(EXTRACTED INFORMATION)
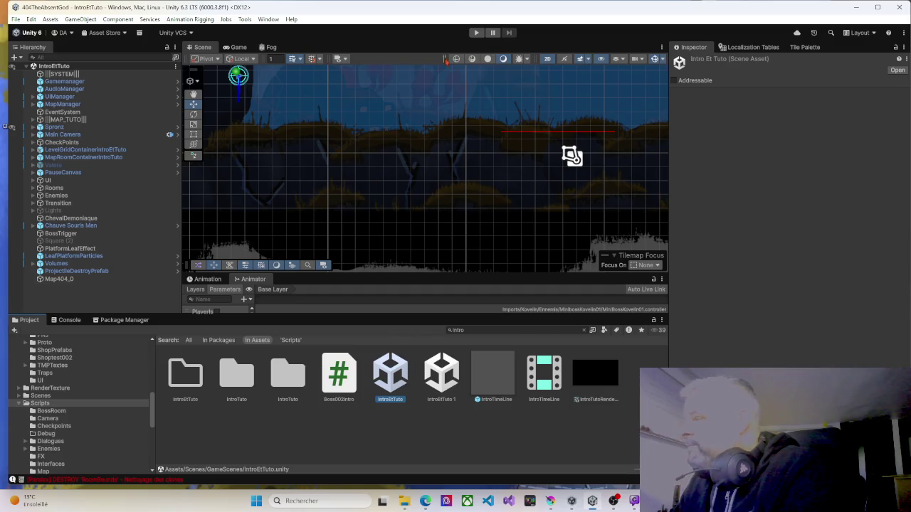
left_click(477, 33)
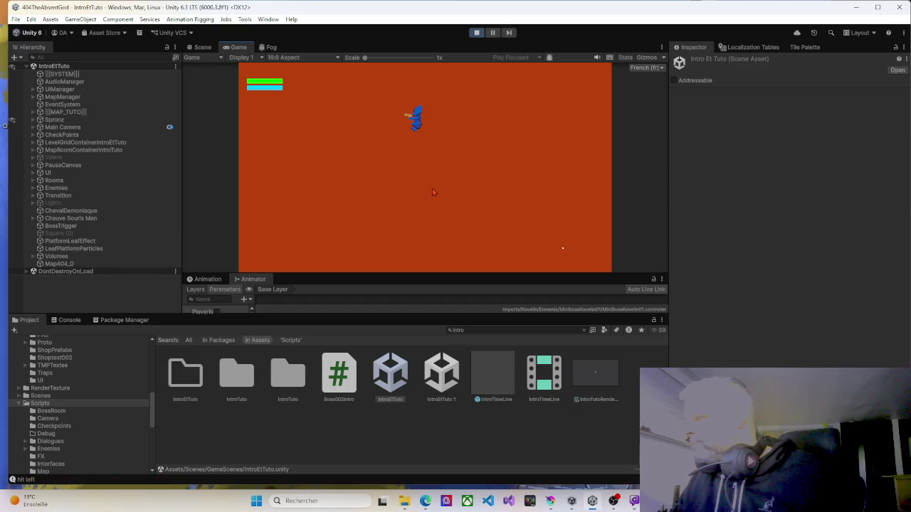
left_click(478, 33)
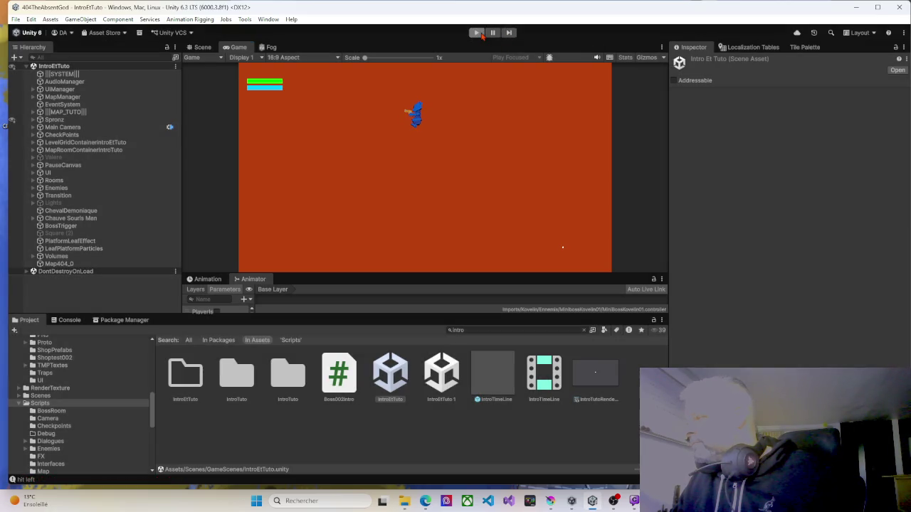
scroll(459, 151, "down", 3)
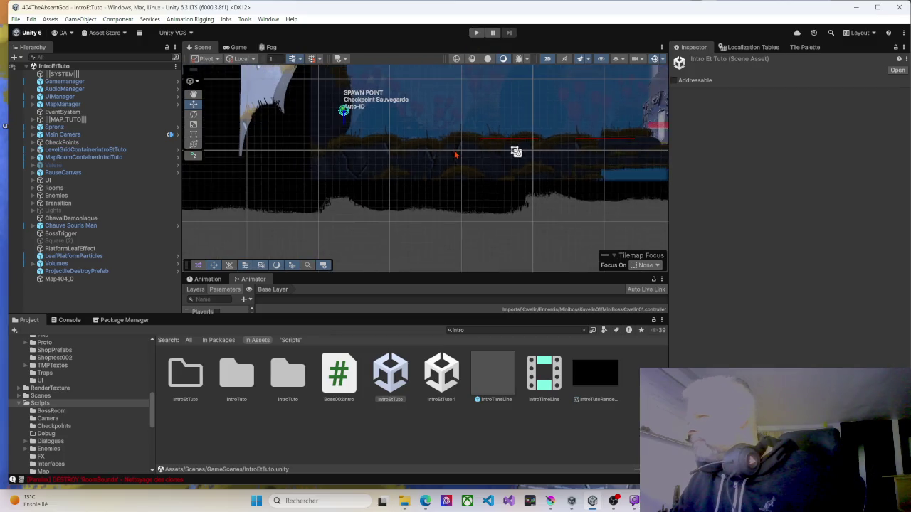
Move Spronz to the view centre and raise it slightly to Y -117.01.
scroll(451, 151, "up", 3)
scroll(439, 136, "up", 1)
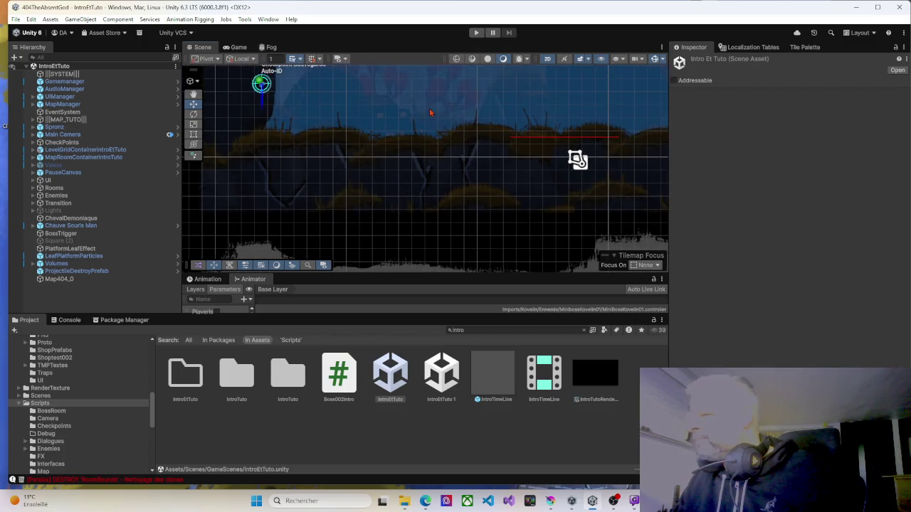
left_click(54, 126)
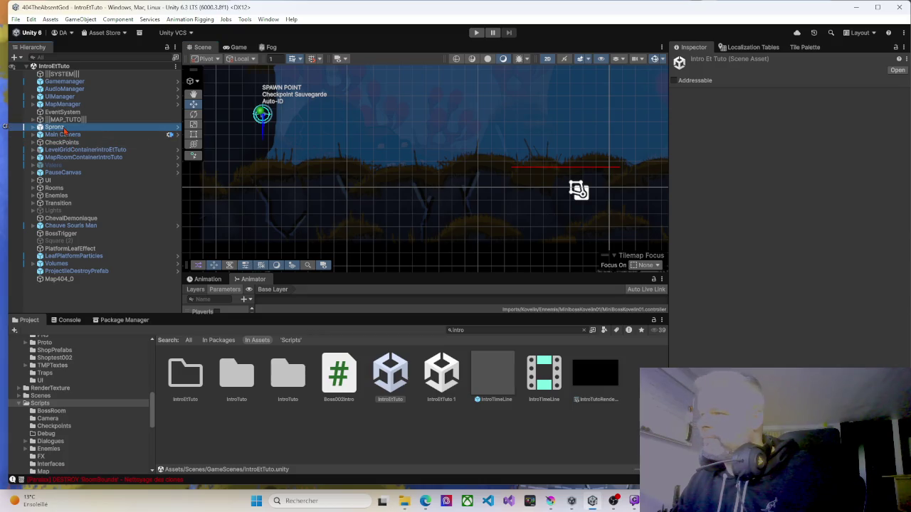
right_click(400, 146)
left_click(434, 207)
left_click_drag(425, 137, 432, 116)
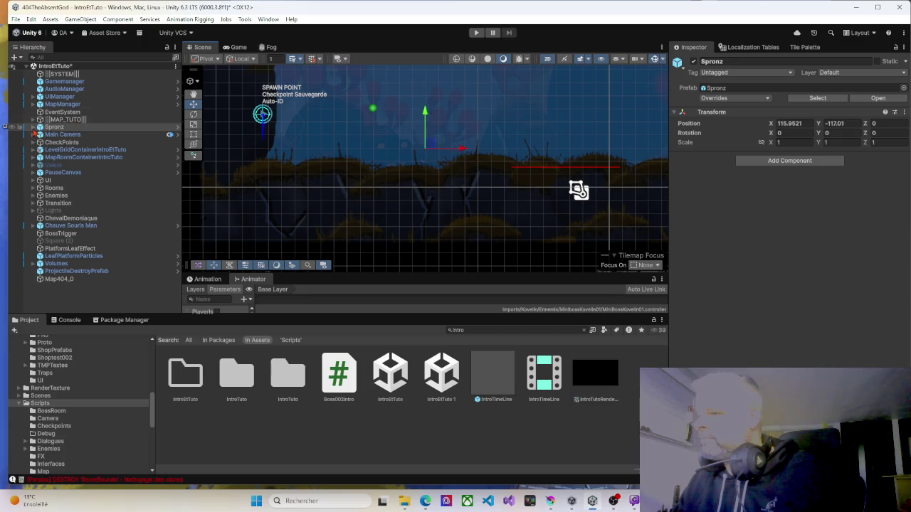
Expand Spronz and frame its SpronzUnity 1 (1) child in the Scene view.
left_click(34, 127)
left_click(64, 135)
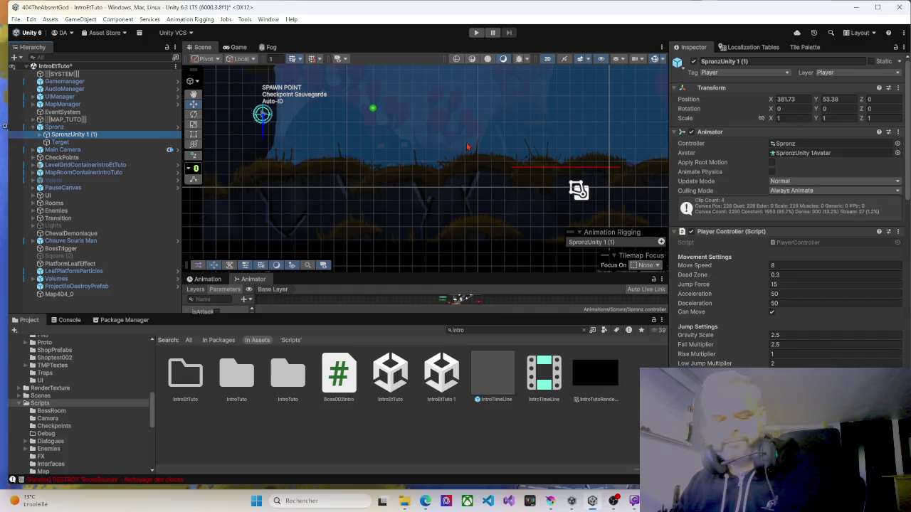
key("f")
scroll(426, 175, "down", 5)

(TASK DETAILS)
Look through the lines above for "view". Say how many have it, and give no other words.

(ANSWER AREA)
2